#### ASSIGNMENT:
Your answer should be the lines of the listing that contain the word "none".

#### DATA TO EXAMINE:
§ §

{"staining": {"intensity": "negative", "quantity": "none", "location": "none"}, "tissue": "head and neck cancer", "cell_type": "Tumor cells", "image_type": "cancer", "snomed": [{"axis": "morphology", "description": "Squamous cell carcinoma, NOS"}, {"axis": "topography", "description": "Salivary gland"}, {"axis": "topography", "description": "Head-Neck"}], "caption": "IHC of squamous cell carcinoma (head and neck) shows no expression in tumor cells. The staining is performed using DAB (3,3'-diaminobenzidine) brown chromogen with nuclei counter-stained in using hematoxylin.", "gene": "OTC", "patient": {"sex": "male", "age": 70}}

§ §

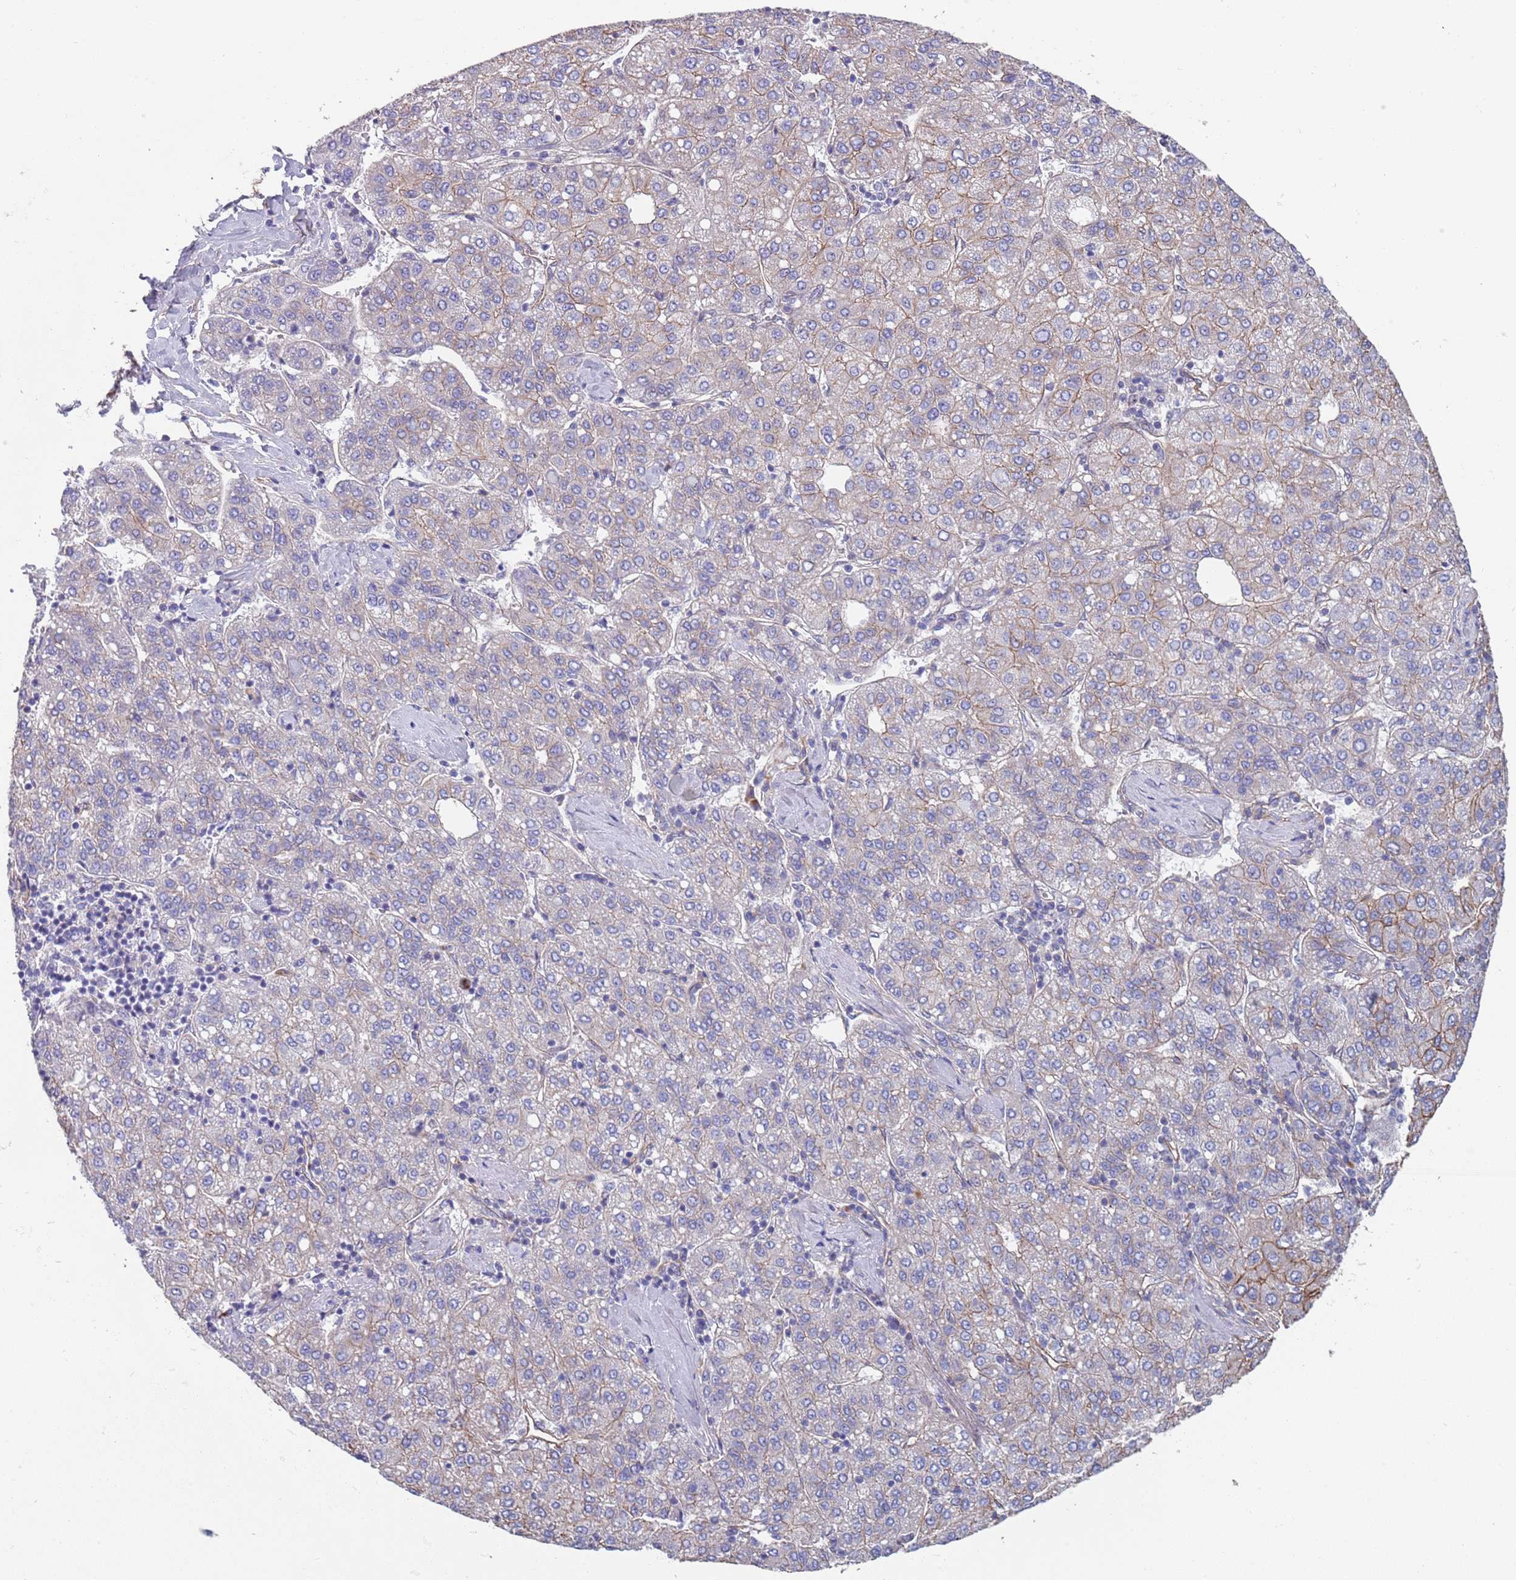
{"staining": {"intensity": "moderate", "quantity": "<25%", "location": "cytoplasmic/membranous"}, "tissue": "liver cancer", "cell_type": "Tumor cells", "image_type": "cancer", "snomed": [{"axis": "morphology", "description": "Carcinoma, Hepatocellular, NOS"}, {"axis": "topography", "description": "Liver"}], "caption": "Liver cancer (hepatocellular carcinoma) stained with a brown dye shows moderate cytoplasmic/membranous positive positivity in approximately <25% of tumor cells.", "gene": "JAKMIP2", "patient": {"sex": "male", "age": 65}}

§ §

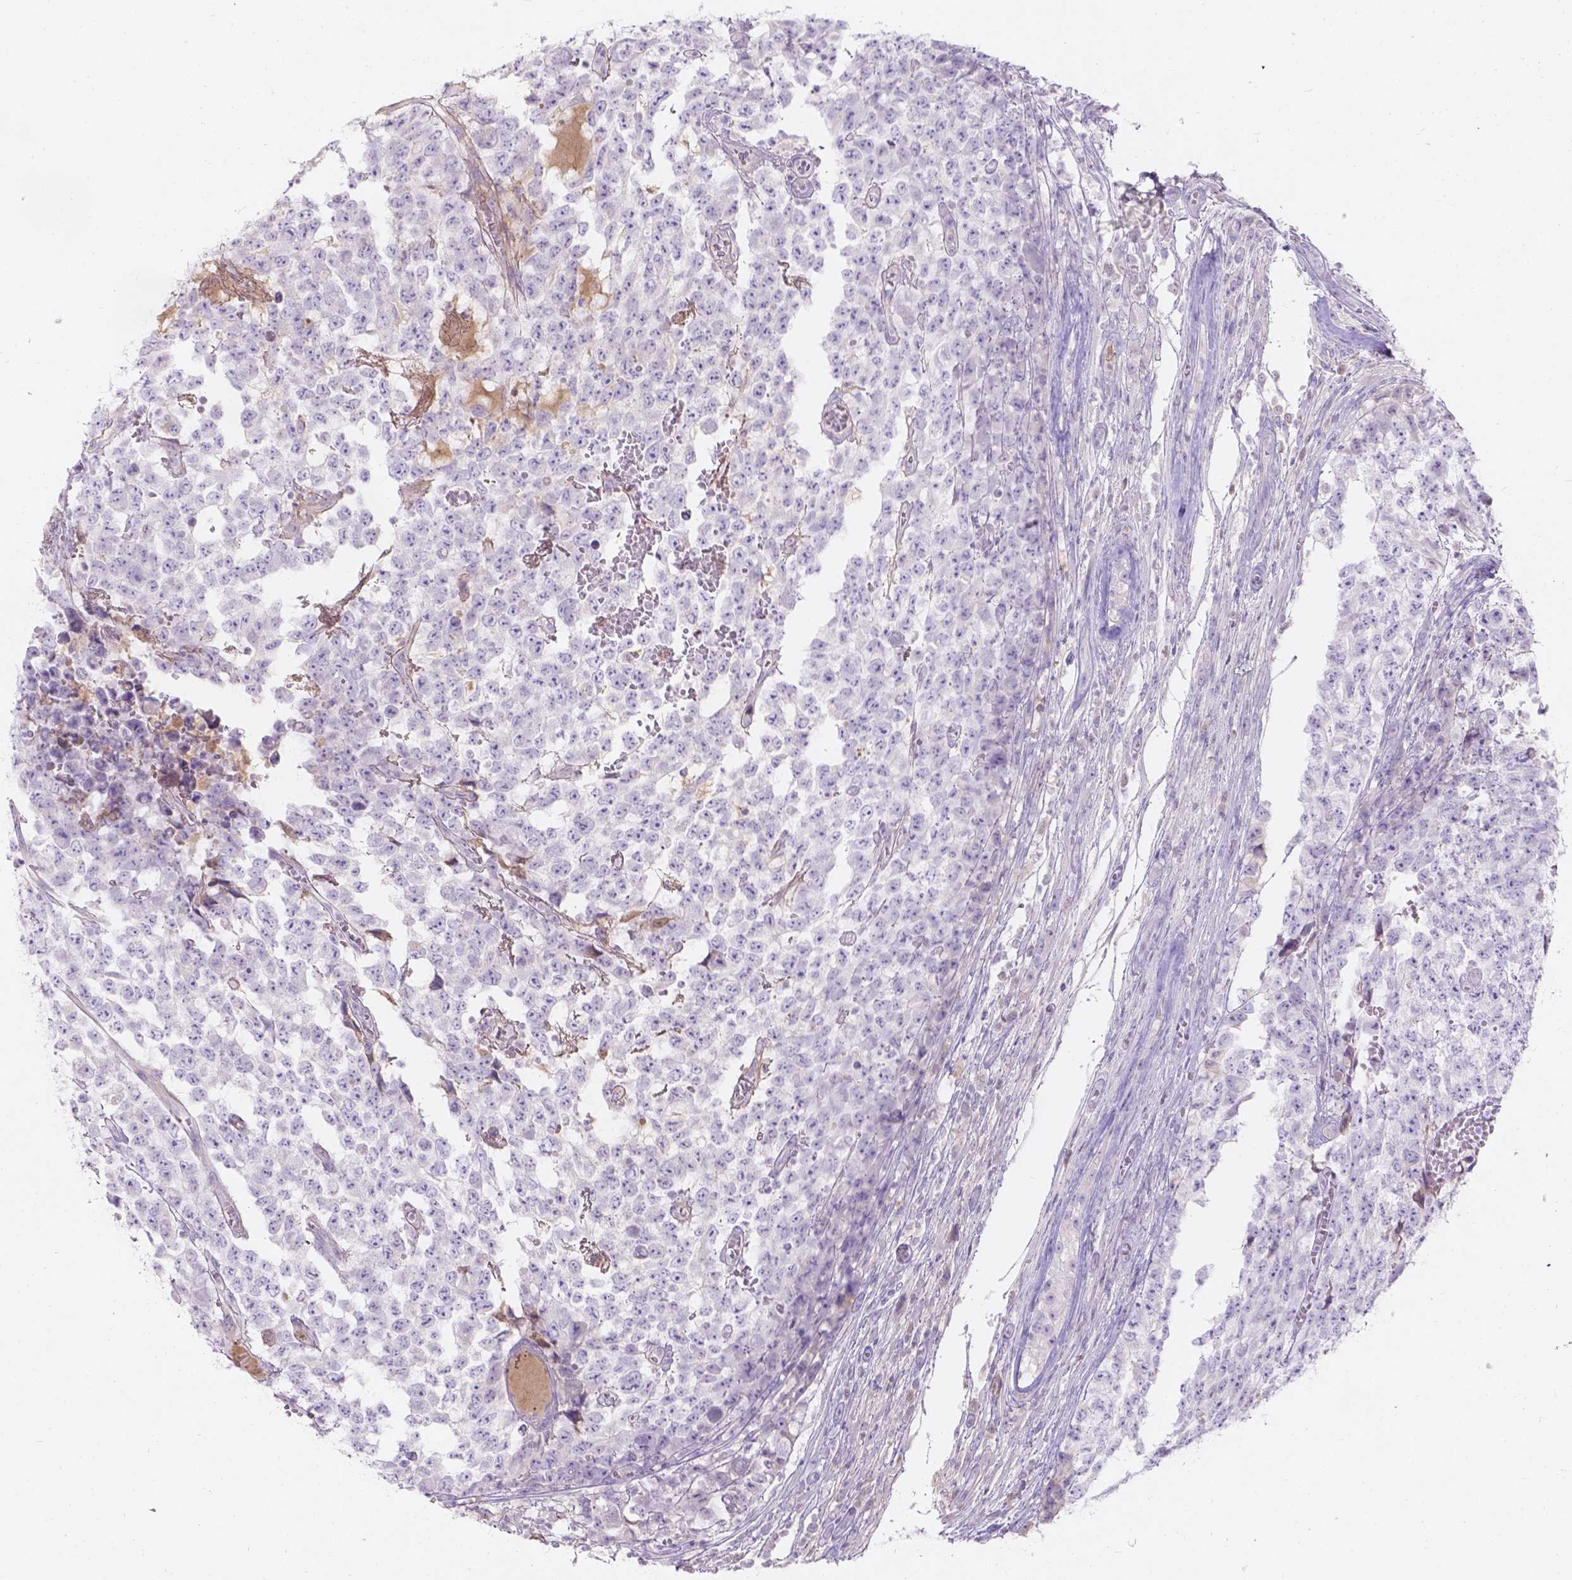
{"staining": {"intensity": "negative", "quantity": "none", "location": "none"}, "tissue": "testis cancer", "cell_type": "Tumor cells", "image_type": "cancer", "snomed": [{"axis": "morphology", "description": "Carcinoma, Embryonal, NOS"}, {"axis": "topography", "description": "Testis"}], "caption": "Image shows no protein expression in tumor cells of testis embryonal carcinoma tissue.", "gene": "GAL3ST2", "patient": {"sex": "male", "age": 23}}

§ §

#### WRITTEN REPLY:
{"staining": {"intensity": "negative", "quantity": "none", "location": "none"}, "tissue": "head and neck cancer", "cell_type": "Tumor cells", "image_type": "cancer", "snomed": [{"axis": "morphology", "description": "Squamous cell carcinoma, NOS"}, {"axis": "topography", "description": "Salivary gland"}, {"axis": "topography", "description": "Head-Neck"}], "caption": "IHC of squamous cell carcinoma (head and neck) shows no expression in tumor cells. The staining is performed using DAB (3,3'-diaminobenzidine) brown chromogen with nuclei counter-stained in using hematoxylin.", "gene": "OTC", "patient": {"sex": "male", "age": 70}}
{"staining": {"intensity": "negative", "quantity": "none", "location": "none"}, "tissue": "testis cancer", "cell_type": "Tumor cells", "image_type": "cancer", "snomed": [{"axis": "morphology", "description": "Carcinoma, Embryonal, NOS"}, {"axis": "topography", "description": "Testis"}], "caption": "Image shows no protein expression in tumor cells of testis embryonal carcinoma tissue.", "gene": "GAL3ST2", "patient": {"sex": "male", "age": 23}}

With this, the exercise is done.